• _Given entries_
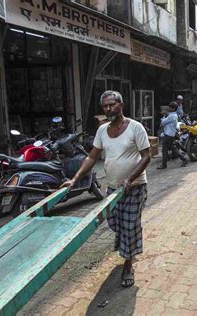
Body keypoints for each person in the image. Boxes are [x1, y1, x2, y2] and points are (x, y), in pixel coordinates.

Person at [61, 90, 150, 288]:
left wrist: (130, 178)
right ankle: (127, 245)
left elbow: (146, 156)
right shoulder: (102, 131)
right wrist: (75, 179)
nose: (109, 109)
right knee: (114, 222)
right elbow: (92, 157)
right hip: (112, 188)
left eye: (112, 104)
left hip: (134, 187)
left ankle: (128, 265)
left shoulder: (136, 128)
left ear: (121, 104)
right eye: (105, 106)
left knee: (129, 226)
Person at [157, 102, 189, 169]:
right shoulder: (172, 115)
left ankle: (164, 164)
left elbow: (163, 122)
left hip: (168, 135)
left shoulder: (171, 116)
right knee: (171, 149)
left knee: (166, 150)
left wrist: (163, 116)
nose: (169, 108)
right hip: (170, 134)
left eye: (170, 107)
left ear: (173, 108)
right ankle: (183, 160)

• _Work required_
Take the line that contains "left elbow: (163, 122)" and each line after it through the end of the records, and repeat them all exactly. Nothing else.

• _Task solution_
left elbow: (163, 122)
left hip: (168, 135)
left shoulder: (171, 116)
right knee: (171, 149)
left knee: (166, 150)
left wrist: (163, 116)
nose: (169, 108)
right hip: (170, 134)
left eye: (170, 107)
left ear: (173, 108)
right ankle: (183, 160)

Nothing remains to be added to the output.